Jenni, I recently bought some English Angoras with amazing fur ....I'd compare it to the fur of a Bichon or a Shih-Tzu dog. It is long, silky, and resistant to mats . Right now the pair are both trimmed for the heat. To make a long story short, I'd had an English Angora ( "Junebug" )years ago who's fur was a nightmare. Junebug's fur was cottony and sticky and matted so frequently that she developed a fur clot over one eye. This was after I'd just brushed her the night before. The fur clot/mat pulled away easily from her poor eye, leaving bare skin behind--her eye was healthy but bald around the edge. We ended up giving her back to her original owner; who said that angoras' fur was truly difficult, if not brushed twice a day.

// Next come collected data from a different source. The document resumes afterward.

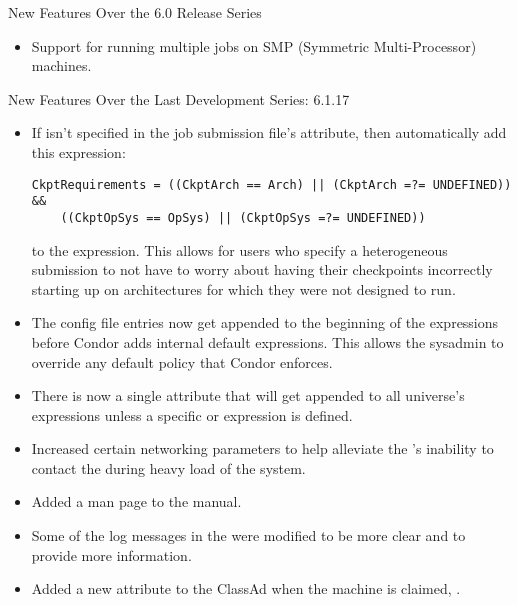 \noindent New Features Over the 6.0 Release Series
\begin{itemize}

\item Support for running multiple jobs on SMP (Symmetric Multi-Processor)
machines.

\end{itemize}

\noindent New Features Over the Last Development Series: 6.1.17
\begin{itemize}

\item If  isn't specified in the job submission file's
 attribute, then automatically add this expression:

\begin{verbatim}
CkptRequirements = ((CkptArch == Arch) || (CkptArch =?= UNDEFINED)) &&
	((CkptOpSys == OpSys) || (CkptOpSys =?= UNDEFINED))
\end{verbatim}

to the  expression. This allows for users who specify
a heterogeneous submission to not have to worry about having their checkpoints
incorrectly starting up on architectures for which they were not designed
to run.

\item The  config file entries now get
appended to the beginning of the expressions before Condor adds internal
default expressions.  This allows the sysadmin to override any default
policy that Condor enforces.

\item There is now a single  attribute
that will get appended to all universe's 
expressions unless a specific  or
 expression is defined.

\item Increased certain networking parameters to help alleviate the 
's inability to contact the  during heavy load
of the system.

\item Added a  man page to the manual.

\item Some of the log messages in the  were modified to
be more clear and to provide more information.

\item Added a new attribute to the  ClassAd when the
machine is claimed, .

\end{itemize}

The English Angoras we have now are a world of difference, in fact the seller said don't brush every day as you'll ruin/break the hair follicles. I brush and blow/fluff once a week.

It helps to find a supportive breeder, also.

Kadish Tolesa inkpansy:


----------



## Mummel (Aug 4, 2006)

The fur of long haired buns also tangles less after the first haircut. Moses had 2 haircuts and does not need to be brushed at all. Susi and Jasmin are sheduled for a trim. The hair grows back a bit different and tangles less since the thin tips were cut off. Also it helps to get rid of the baby fur.

The right bedding works wonders too


----------